• [WHAT TO DO]: Tally every line in the data that has the word "Normal" and report only the total.

• [SOURCE MATERIAL]:
------------------------------
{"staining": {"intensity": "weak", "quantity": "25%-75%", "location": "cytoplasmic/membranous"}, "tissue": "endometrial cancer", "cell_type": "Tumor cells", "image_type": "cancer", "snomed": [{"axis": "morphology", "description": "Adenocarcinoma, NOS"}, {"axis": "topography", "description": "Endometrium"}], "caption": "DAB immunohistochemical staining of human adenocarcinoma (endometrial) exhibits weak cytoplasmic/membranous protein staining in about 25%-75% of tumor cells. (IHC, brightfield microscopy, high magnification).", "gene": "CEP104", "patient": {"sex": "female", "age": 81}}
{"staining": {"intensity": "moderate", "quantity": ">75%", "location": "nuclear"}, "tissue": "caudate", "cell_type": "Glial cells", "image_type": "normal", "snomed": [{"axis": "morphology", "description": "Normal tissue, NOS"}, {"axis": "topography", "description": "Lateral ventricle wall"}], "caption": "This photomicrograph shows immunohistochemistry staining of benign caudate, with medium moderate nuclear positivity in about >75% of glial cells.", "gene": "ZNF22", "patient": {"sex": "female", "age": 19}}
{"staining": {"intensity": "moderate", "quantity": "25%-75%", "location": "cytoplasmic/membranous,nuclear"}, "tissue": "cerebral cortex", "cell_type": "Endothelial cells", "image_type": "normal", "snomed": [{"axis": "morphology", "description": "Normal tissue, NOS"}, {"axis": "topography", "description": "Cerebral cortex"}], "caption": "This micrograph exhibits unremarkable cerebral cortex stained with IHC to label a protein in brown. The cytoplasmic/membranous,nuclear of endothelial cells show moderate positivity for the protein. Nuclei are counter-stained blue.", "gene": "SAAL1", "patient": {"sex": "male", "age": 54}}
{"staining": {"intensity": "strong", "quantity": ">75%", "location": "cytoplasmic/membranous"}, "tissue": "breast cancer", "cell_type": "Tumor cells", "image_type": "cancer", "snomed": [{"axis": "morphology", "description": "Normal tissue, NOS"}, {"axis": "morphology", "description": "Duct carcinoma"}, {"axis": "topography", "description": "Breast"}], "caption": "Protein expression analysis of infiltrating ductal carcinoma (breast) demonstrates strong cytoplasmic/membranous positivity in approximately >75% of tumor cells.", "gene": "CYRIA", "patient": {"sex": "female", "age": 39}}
------------------------------
• [WRITTEN RESPONSE]: 3